--- How to complete this task ---
All of the listing should be output exactly, apart from the pictures.
** Given data follows **
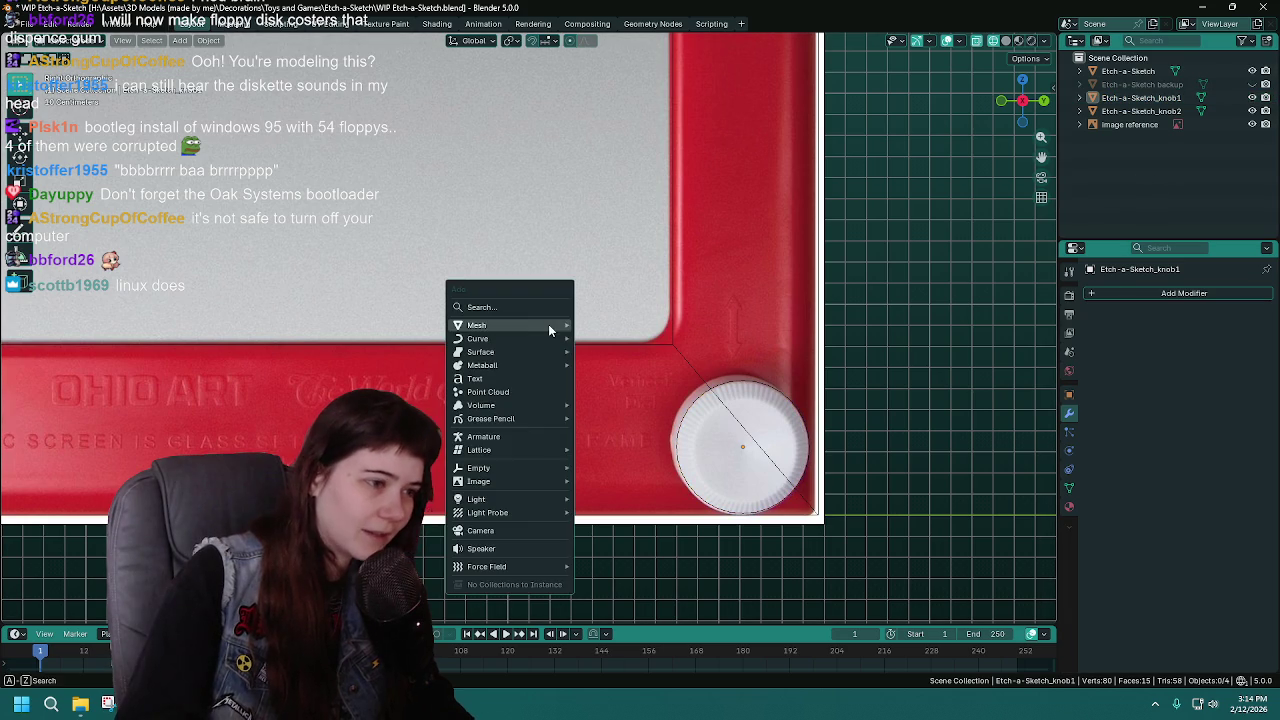
click(625, 351)
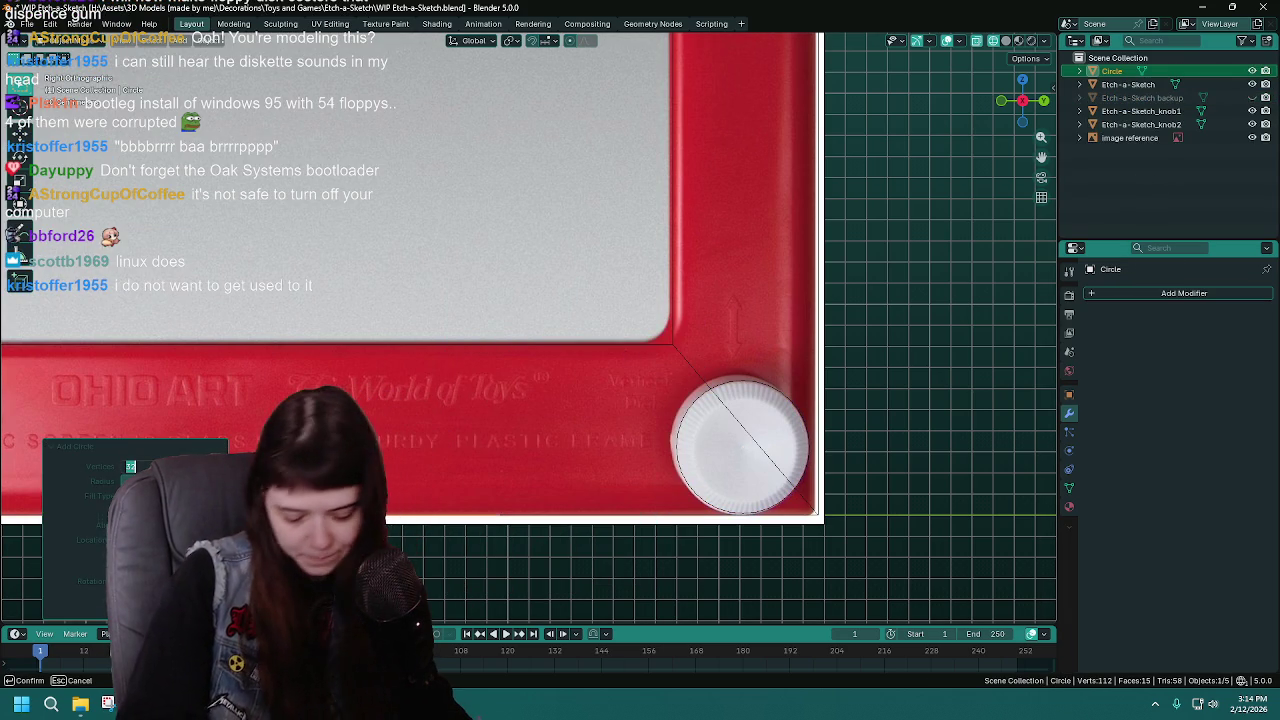
key(Return)
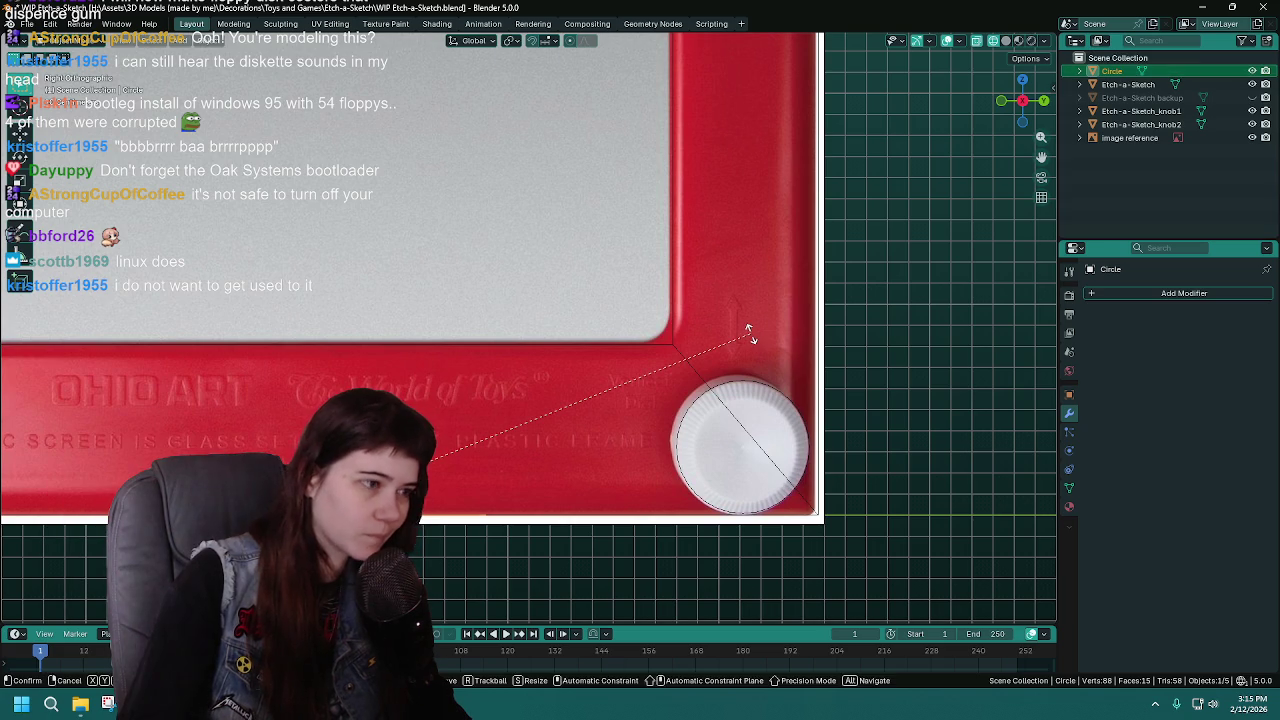
text(rx90)
key(Return)
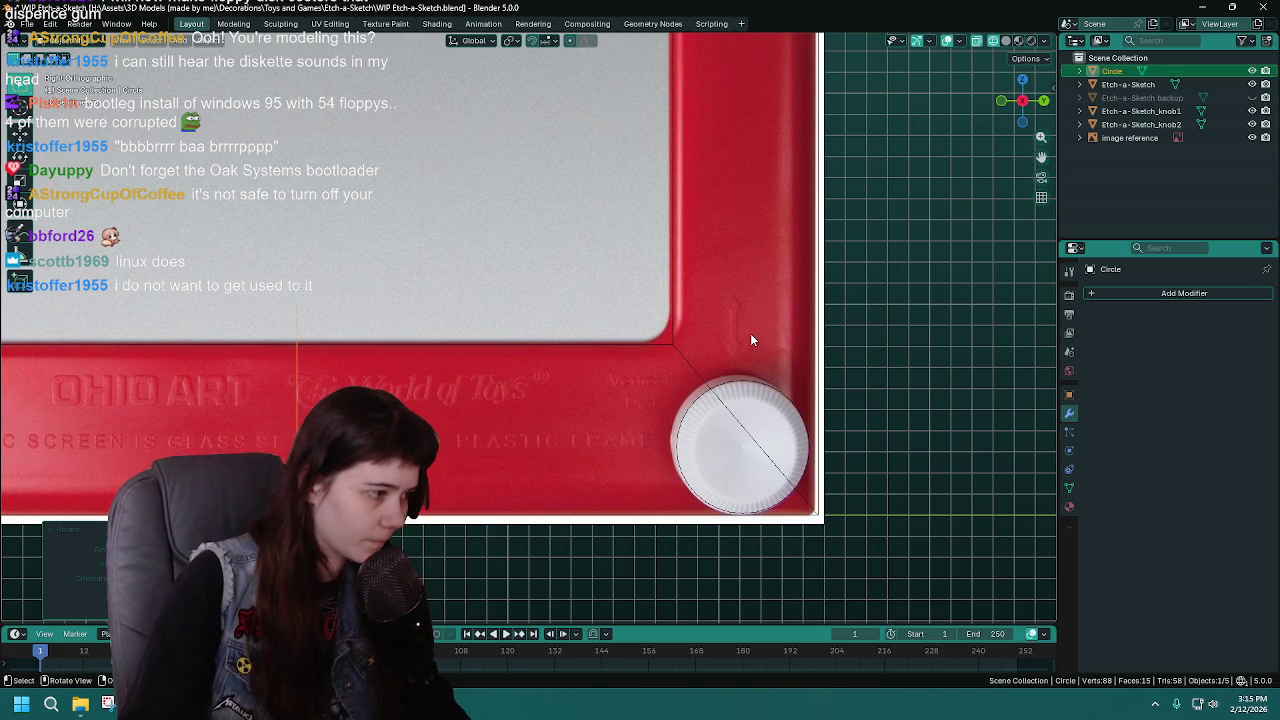
Rotate the trial circle again, delete it, and bring up the Add menu
text(rx)
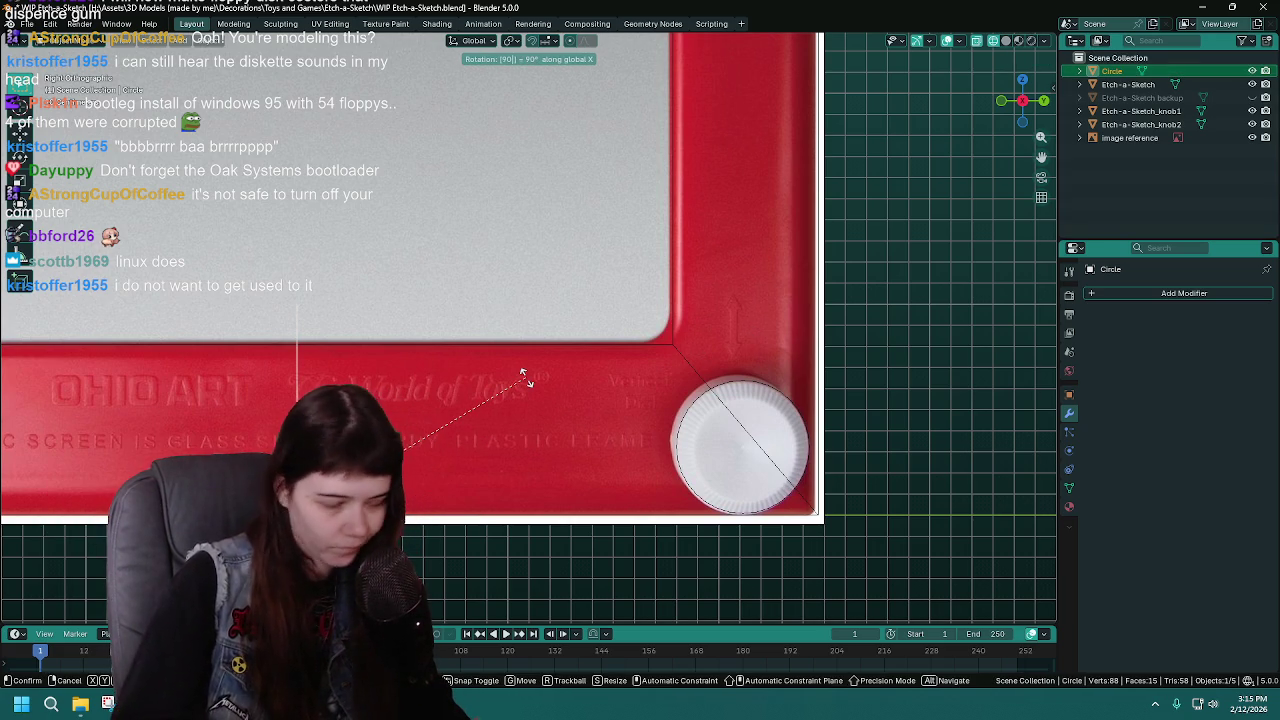
text(y90)
key(Return)
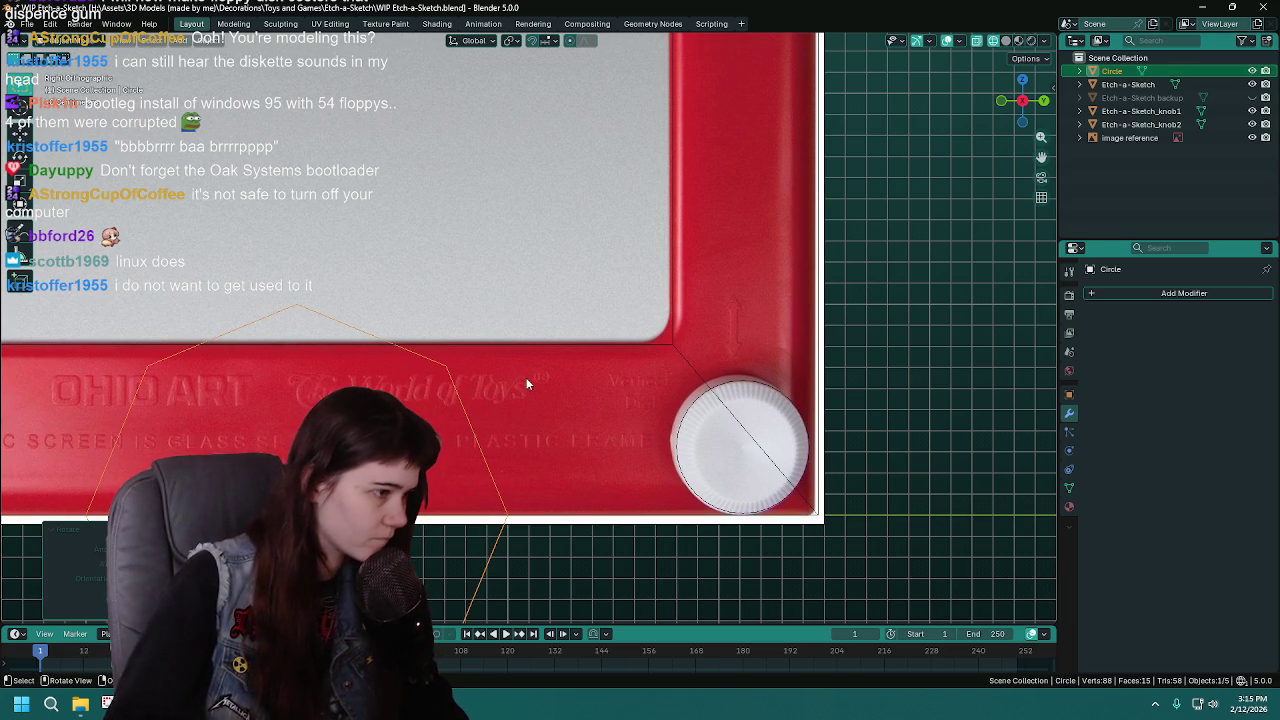
key(Delete)
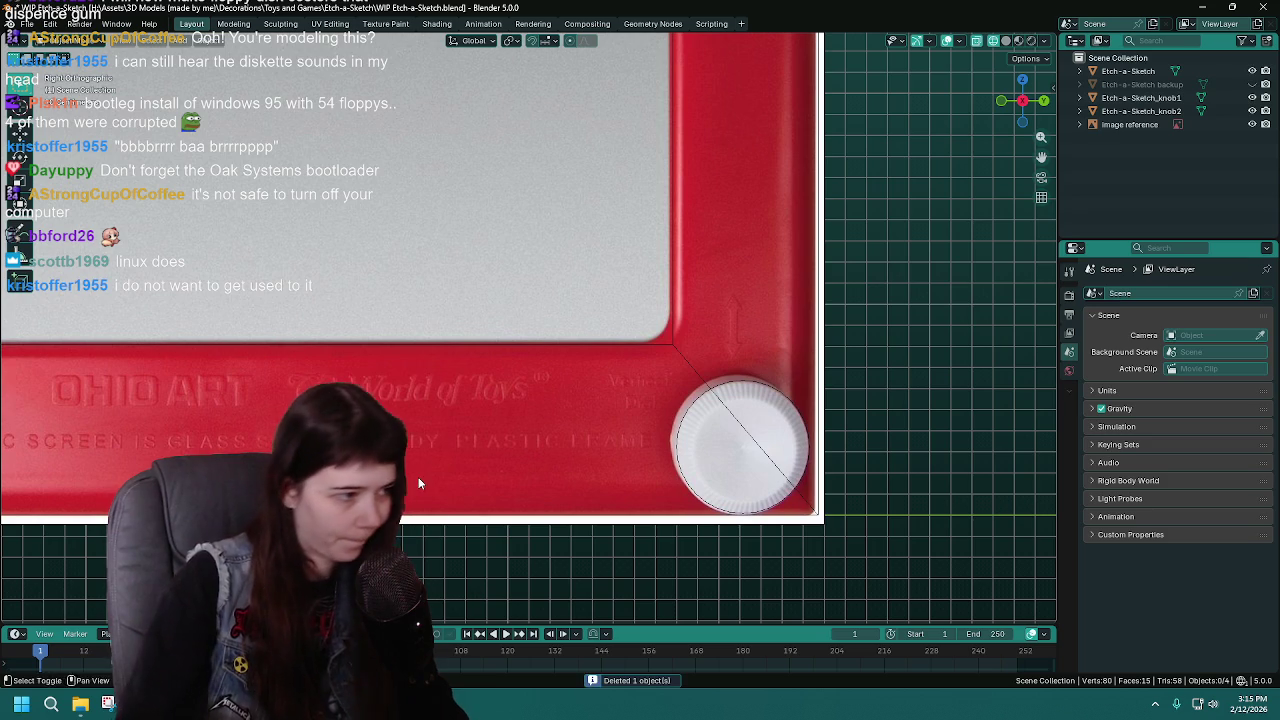
key(shift+a)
** End of Given data **
--- Answer ---
click(625, 351)
key(Return)
text(rx90)
key(Return)
Rotate the trial circle again, delete it, and bring up the Add menu
text(rx)
text(y90)
key(Return)
key(Delete)
key(shift+a)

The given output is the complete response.